In Tennessee, Governor Bill Lee gave his State of the State address that touched on several core priorities that have been advanced by TennesseeCAN, including $750 million for a new student-based funding formula, $500 million for career and technical education, $25 million to continue summer learning camps and $32 million for charter school facilities. Providing direct aid to families, another key priority for TennesseeCAN, was filed as SB2389.
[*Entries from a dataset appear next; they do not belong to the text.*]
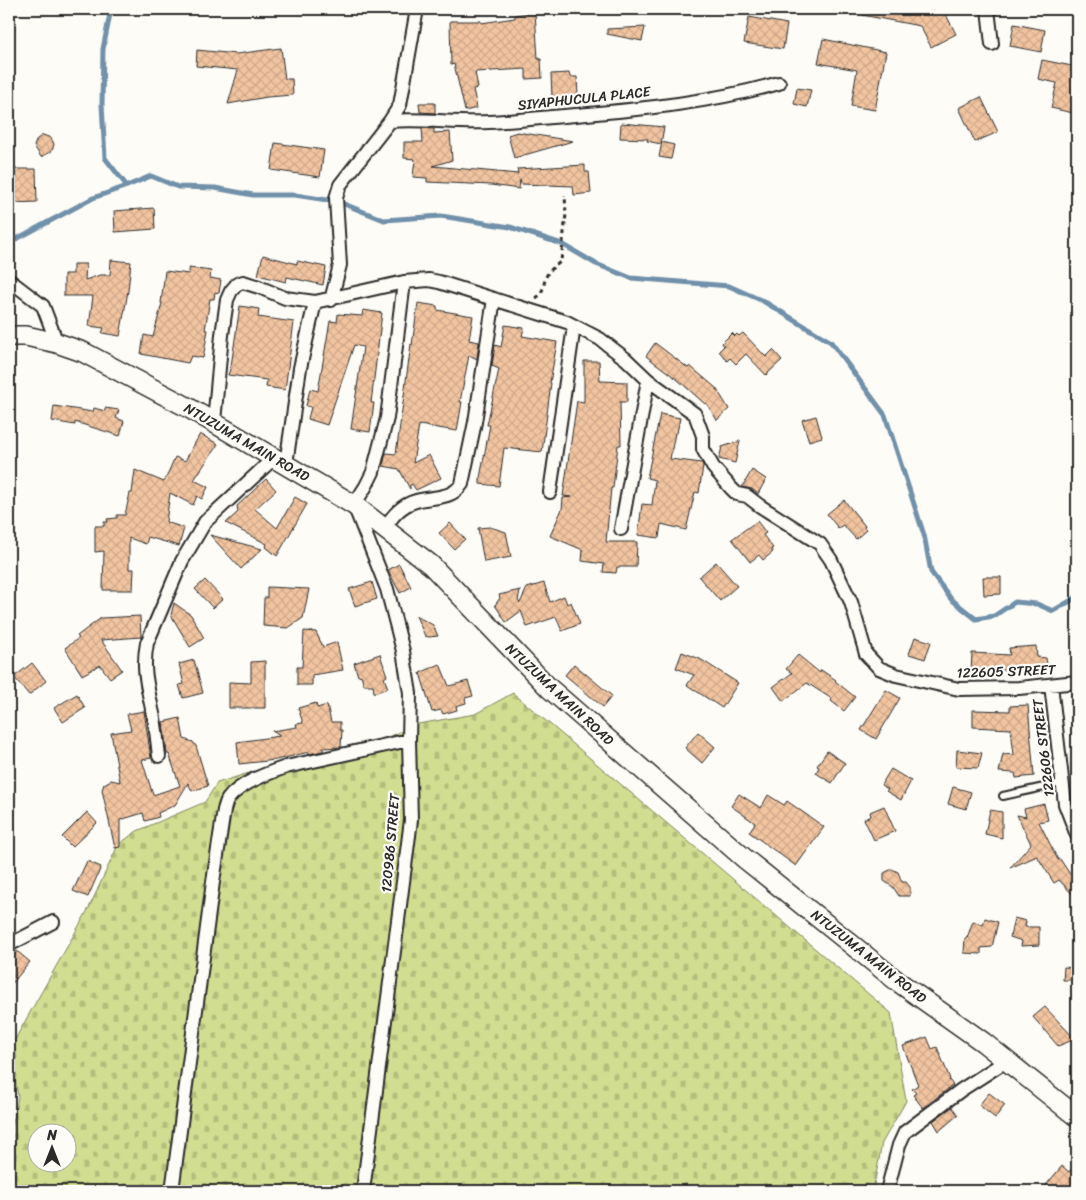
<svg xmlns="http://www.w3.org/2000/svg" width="1086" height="1200" font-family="Sriracha,sans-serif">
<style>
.cemetery{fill:url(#cemetery-stones);stroke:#7e845e;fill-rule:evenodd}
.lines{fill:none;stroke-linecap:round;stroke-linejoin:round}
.stream{stroke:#7190a9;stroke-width:5}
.building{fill:url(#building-cross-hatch);stroke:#2b2b2b}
.service-casing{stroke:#2b2b2b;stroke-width:10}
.minor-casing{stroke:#2b2b2b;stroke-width:16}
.secondary-casing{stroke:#2b2b2b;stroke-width:22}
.path{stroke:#2b2b2b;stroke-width:3;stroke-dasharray:4 4;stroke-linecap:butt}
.service{stroke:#fdfcf7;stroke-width:6}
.minor{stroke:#fdfcf7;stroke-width:12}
.secondary{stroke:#fdfcf7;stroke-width:19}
.labels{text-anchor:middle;stroke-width:4.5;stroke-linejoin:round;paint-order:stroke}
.street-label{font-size:14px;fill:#2b2b2b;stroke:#fdfcf7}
</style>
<defs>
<pattern id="cemetery-stones" width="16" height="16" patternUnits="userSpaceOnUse" patternTransform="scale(1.25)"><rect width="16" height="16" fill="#d1dd90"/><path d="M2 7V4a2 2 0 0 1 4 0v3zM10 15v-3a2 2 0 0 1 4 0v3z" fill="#b4be7c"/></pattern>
<pattern id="building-cross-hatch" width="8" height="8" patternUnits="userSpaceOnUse" patternTransform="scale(1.25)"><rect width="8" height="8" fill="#f2c5a1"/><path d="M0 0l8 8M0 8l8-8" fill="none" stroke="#d0a98b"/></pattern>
</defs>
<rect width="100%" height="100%" fill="#fdfcf7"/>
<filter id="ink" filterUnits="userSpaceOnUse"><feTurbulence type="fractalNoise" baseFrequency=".02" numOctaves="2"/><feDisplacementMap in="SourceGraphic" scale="10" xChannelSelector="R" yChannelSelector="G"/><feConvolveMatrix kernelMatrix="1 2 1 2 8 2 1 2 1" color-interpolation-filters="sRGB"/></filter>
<g filter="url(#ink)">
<path class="cemetery" d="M513,693L891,1013L906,1101L882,1143L873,1191H9V1143L18,1097L10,1048L89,908L118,845L137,831L205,802L217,783L278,764L376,742L418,724L475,714ZM38,1132H68V1162H38Z"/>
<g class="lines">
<path class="stream" d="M111,9L103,49L102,104L105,158L127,186L151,176L178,187L215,188L253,195H295L327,200
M344,204L384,220L441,216L510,227L562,244L596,264L631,278L729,286L763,301L831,342L885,415L924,535L931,572L951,599L976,619L994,616L1015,602L1037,604L1053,611L1077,597
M9,243L93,198L127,186"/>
</g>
<path class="building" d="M863,9H943L956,34L931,47L920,26L862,15Z
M535,12L538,59H541L542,78L526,79V69L475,72L478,88L473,89L477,108L465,111L454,64L451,65L450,21H481V23L515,18V15Z
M749,17L787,24L783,49L744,43Z
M1014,24L1045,30L1041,52L1010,46Z
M645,27L642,41L607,34V29Z
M823,39L886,52L875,110L851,106L857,70L818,63Z
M281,48L285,79H292L293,95L267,97L228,104L238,70L196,66L197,50L236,54Z
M1042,60L1077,67V114L1051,108L1057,83L1038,79Z
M569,73L570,77H577L578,96L552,97L551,74Z
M797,88L811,90L807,107L794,104Z
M981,97L998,132L975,142L959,108Z
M419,103H435V113L420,112Z
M621,123L664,127L661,144L647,141L648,139L620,138Z
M422,128L434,129V133L450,132L452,160L433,166L518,174L517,169L585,165V172H589L591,193L574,195L573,186L521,184L520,180L519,189L491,185L427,182V178L413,177L415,159L404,158V142H423Z
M517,132L573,141L514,158L508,135Z
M43,135L51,138L54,144L52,151L41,157L34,146L37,139Z
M662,142L674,145L671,159L659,157Z
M275,143L324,150L320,177L271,170Z
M10,169H36L37,202L11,203Z
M154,208L155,229L115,232L114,211Z
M263,255L297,264V261L326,267L323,285L287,277L286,282L258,275Z
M111,260L131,262L128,291L120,336L102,333L104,328L89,326L93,296H64V274H73V264H86L85,280L100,275H110Z
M189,268L211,271L210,278L221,280L219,293L215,292L214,299H210L205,330H208L203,358L191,356L188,363L141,354L144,335L153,337L162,303H161L165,271L189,274Z
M418,303L437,306V310L473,316L469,340L479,342L477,359L469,355L460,402H462L457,431L419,425L413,463L429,455L441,478L416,490L412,484L410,485V489L399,469L383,466L386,453L396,454L411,344L412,345Z
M240,306L259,309L258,317L294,322L285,390L266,387L267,380L228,375L231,366Z
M363,310L382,313L371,403H374L370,432L351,429L363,347L354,345L327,425L308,419L311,407L306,406L310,389L318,391L330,321L337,322L338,314L362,316Z
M505,325L524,328L522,336L557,342L550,383H551L542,452L504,448L499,486L480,484V478L490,425H487L499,369L492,366L495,345L501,347Z
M732,333L735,336L737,334L739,336L743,333L766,357L773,350L782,360L766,375L746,354L736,364L730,358L727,361L719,351L724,346L722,343Z
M655,343L688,368L690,366L716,388L729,409L717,420L706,403L705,404L678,380L646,356Z
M584,361H599L600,381L627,382V402H620L621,445H618L613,488H611L606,542H637L636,567H617L616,573L603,572L604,564L582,561L583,550L550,536L562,509L563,498L572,497L563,496L577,401L584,402Z
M54,406L93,412L94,408L105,411V408L119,410L116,418L124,421L120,436L75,422V425L52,421Z
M660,414L680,418L677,433H675L670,459L702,463L703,466L699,493L695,492L686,530L661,524L659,538L638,535L642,504L652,505L655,480L647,478Z
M816,416L822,437L809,441L802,420Z
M200,434L218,444L194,480L208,487L202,499L197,496L193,505L170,493L166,522L184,528L179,546L148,537L146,544L129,538V569H134L133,590H103L104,551L95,552V526H104V522H108L107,519L117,518V515H125L130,493H132L135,470L164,482L175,457L185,461Z
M740,441L735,463L719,459L722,447Z
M752,470L766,479L758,494L752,489L742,487Z
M266,479L276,490L255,509L277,528L295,497L307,504L277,556L266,547L267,544L226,523L238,512L237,506Z
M844,500L865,526L864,527L866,530L856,539L843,525L838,528L827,514Z
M757,521L766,533L763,535L773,548L771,549L773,552L763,560L759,555L750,562L732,539Z
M450,523L465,539L454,549L439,533Z
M490,527L506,532L511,557L484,562L478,528Z
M210,535L262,549L241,569Z
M716,562L737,586L720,601L699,577Z
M399,564L411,587L400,593L388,570Z
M983,577H1001V594L984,595Z
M205,580L223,599L213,608L195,589Z
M372,582L377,599L355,606L349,589Z
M544,583L550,602L564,596L567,604L571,602L580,624L562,631L556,617L527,627L521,611L506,622L495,605L500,598L499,595L520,590L518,601L520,603L527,588Z
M267,587L309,589L303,618L288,628L263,626L264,598H267Z
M174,603L191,615L204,638L190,647L171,615Z
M140,616L141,637L101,640L122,670L110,678L100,665L82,675L65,648L79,638L77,636L101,618Z
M416,616L433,625L438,636L429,637L425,636Z
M304,631L316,632L323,647L337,642L343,670L312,675V685H297V667H302Z
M915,637L931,642L925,659L909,654Z
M1036,646L1037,657L1046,658L1047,665L1038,666V668L997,670V675L971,673L972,653L1010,655L1009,648Z
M682,652L700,659L738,683L722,708L687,685L694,675L676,668Z
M380,654L387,676L384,678L388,688L374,693L373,685H364L361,675L358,676L354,663Z
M798,655L820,673L821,670L836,680L835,681L855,697L844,711L831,701L832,699L807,683L783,701L773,687L792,673L786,669Z
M194,660L203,693L183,698L179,685L184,684L179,664Z
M265,661V708H229V682L251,683V662Z
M32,663L46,681L29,695L14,677Z
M440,664L449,686L468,681L473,696L465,698L466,703L456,706L457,710L443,714L441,710L432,712L420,673Z
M574,664L612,696L603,707L565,675Z
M886,690L900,698L876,739L861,730Z
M77,694L85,708L63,722L54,708Z
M316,703L317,708L327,705L331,722H340V730H342L341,747L323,748V751L309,754V752L276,760L239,764L237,742L280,736L272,731L297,727L296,724L303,723L298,708Z
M1028,705L1034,776L1016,778L1015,773L999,772L1003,754L1014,755L1011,729L973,727V710L1010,711V706Z
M144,711L151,758L142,760L153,795L180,786L169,754H167L163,722L180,718L184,739L193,742L196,746L208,786L192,791L188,783L175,805L158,813L159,817L145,821L143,813L120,820V847L115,848L102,790L104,784L111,780L120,782L111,733L131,730L127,714Z
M698,732L715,747L702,763L685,748Z
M957,750L982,753L978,768L956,767Z
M827,751L845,763L832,783L816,773L819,767L817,766Z
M891,769L911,781L901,800L886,791L888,789L881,785Z
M953,787L971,792L966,809L948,804Z
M739,794L761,808L768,795L784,805L787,801L824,827L796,866L749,832L755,823L731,806Z
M1044,804L1048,820L1039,822L1058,860L1060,859L1077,885V899L1059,880L1054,883L1037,856L1010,868L1031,844L1017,815L1026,817L1024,809Z
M884,806L895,831L874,840L864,819L871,816L870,812Z
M990,810L1002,812V838L985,834Z
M87,812L97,823L72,847L62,837Z
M87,861L101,867L88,897L73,891Z
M892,869L898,872L902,882H906L910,887V896H899L893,887L884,881V873Z
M985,918L998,922L992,947L981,948V954L964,953L965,938H967L973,921L983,925Z
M1014,918L1026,921L1025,927H1039V945L1021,946L1022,941L1010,937Z
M17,951L30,962L9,987V961Z
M1064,967L1076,968V980H1063Z
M1045,1007L1075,1039L1058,1046L1033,1017Z
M927,1037L932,1049L937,1047L950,1079L949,1080L953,1085L923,1108L913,1095L916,1093L912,1089L918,1085L903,1046Z
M989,1093L1005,1105L995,1118L979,1105Z
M952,1107L958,1115L939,1131L933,1121Z
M1077,1162V1191H1041L1062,1166L1069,1172Z"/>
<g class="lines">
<defs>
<path id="service" d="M1003,796L1062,783"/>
<path id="minor" d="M988,9L992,44
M390,121C423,118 456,124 489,122C518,121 547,117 576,115C644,109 713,102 779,83
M9,280L43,306L57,343
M331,300L340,265L336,198L340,185L390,121L400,105L417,9
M214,422L222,335L227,300L231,291L237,284L243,282L259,287L285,298L315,302L404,282L429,280L439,282L567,322L600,339L626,359L648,380L695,414L703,436V449L713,467L731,488L737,494L747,496L760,506L820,544L831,560L851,602L866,654L879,668L896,675L959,689L1019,688L1077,682
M286,464L300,368L315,302
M550,492L574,326
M384,528C393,516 401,505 416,501C433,496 451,500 462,484L475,422L494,299
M621,529L648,380
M1051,685L1065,804L1077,835
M159,756C157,740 156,724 152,709C147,684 142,668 147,643L182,561L205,522L275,457
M9,945L53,922
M172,1191L213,882L224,810C225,807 226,802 228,799C240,783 268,773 286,767L409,740
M363,1191L411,820L409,740L410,693L403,651L387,589L354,505L366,486L373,472L387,418L404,282
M887,1191L899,1145L905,1132L961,1090L1006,1061"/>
<path id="secondary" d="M9,336H26L57,343L83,352L189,408L354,505L431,565L549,688L744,858L897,981L983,1042L1077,1117"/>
</defs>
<use href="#service" class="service-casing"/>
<use href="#minor" class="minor-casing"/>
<use href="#secondary" class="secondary-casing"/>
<path class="path" d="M536,298C546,292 542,280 549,272C552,268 557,265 561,261L566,214L565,195"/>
<use href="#service" class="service"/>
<use href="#minor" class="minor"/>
<use href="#secondary" class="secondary"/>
</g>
</g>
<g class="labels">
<g class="street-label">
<text transform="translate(584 98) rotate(-6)" y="5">SIYAPHUCULA PLACE</text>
<text transform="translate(247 442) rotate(30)" y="5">NTUZUMA MAIN ROAD</text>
<text transform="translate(1006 671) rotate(-2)" y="5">122605 STREET</text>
<text transform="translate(560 694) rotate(43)" y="5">NTUZUMA MAIN ROAD</text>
<text transform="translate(1043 748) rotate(-97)" y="5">122606 STREET</text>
<text transform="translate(390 843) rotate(-85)" y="5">120986 STREET</text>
<text transform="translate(869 956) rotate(38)" y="5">NTUZUMA MAIN ROAD</text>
</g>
</g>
<rect width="1086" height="1200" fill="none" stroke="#fdfcf7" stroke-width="30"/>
<rect x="15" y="15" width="1056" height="1170" fill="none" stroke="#2b2b2b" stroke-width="2" filter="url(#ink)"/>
<g transform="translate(52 1148)"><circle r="24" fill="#fdfcf7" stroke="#a9a8a5"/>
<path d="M0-4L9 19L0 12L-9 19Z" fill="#2b2b2b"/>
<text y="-8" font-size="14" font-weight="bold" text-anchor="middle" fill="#2b2b2b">N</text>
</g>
</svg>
In the Peach State, progress continues toward expanding students’ right to choose the education system that works for them, with one of GeorgiaCAN’s ESA bills, HB60, passing out of the House Education Committee.

NewMexicoKidsCAN’s Amanda Aragon made the case that with New Mexico spending an additional $3,000 per student this year, the state has the necessary resources to ensure budget transparency, restart student assessments and provide students with additional learning time.

The team at Transform Education Now fought for the creation of a new, bilingual elementary charter school in the Adams 14 district. This new option for families was approved by the school board after a close vote.

50CAN President Derrell Bradford participated in a debate on school choice and public education on C-SPAN. “The idea that the place where you live—and the zone around that place where you live—are the things that fund your school is fundamentally zero-sum,” Derrell argued. “The mindset is: MY house, MY taxes, MY school.”

Key Resources

Chalkbeat’s Matt Barnum investigates how the $190 billion of federal funding is being spent by districts, and finds that district plans vary in detail and that state and national data are limited.

Thomas B. Fordham Institute’s Chester Finn argues in Education Next that the rising desire from parents for dramatic change is grounded in the public education system’s failure to innovate. 

Reconstruction’s Kaya Henderson announced a new package of online classes for Black History Month, focused on “bringing the beauty of Black culture, Black genius, Black excellence and Black history to students in a space where they can be unapologetically themselves.”

Education Week suggests that pandemic learning loss is not only worse than expected, but that the academic slide is continuing even now. 

FutureEd continues their look at how districts are spending federal stimulus funds, finding that the biggest trends are in boosts to teacher salaries and upgrading HVAC systems.

US Secretary of Education Miguel Cardona spoke on his current priorities, including addressing expanding achievement gaps for students of color.

Moment of Resilience

Dominique Foster, the 2022 Washington DC Teacher of the Year, shared a photo of Pre-K students dressed up as the doctors of the future in celebration of Black History Month. Foster, a teacher at Friendship Public Charter School, is beloved by her students and administration. “Working with some of our youngest scholars, you really have to find creative ways to bring them in and engage them in the learning,” her principal, Gregory Spears, told the Washington Post. “That’s never a question as you walk through her space.”